--- What is needed ---
Among the entries that follow, find the lines containing the string "durften" and copy them.

--- Source data ---
++++++++

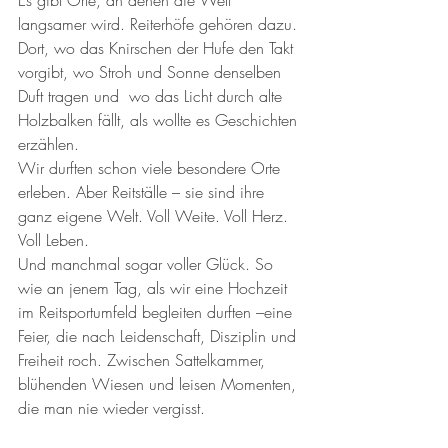
langsamer wird. Reiterhöfe gehören dazu.
Dort, wo das Knirschen der Hufe den Takt 
vorgibt, wo Stroh und Sonne denselben 
Duft tragen und  wo das Licht durch alte 
Holzbalken fällt, als wollte es Geschichten 
erzählen.
Wir durften schon viele besondere Orte 
erleben. Aber Reitställe – sie sind ihre 
ganz eigene Welt. Voll Weite. Voll Herz. 
Voll Leben.
Und manchmal sogar voller Glück. So 
wie an jenem Tag, als wir eine Hochzeit 
im Reitsportumfeld begleiten durften –eine 
Feier, die nach Leidenschaft, Disziplin und 
Freiheit roch. Zwischen Sattelkammer, 
blühenden Wiesen und leisen Momenten, 
die man nie wieder vergisst.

++++++++

--- Result of the task ---
Wir durften schon viele besondere Orte 
im Reitsportumfeld begleiten durften –eine 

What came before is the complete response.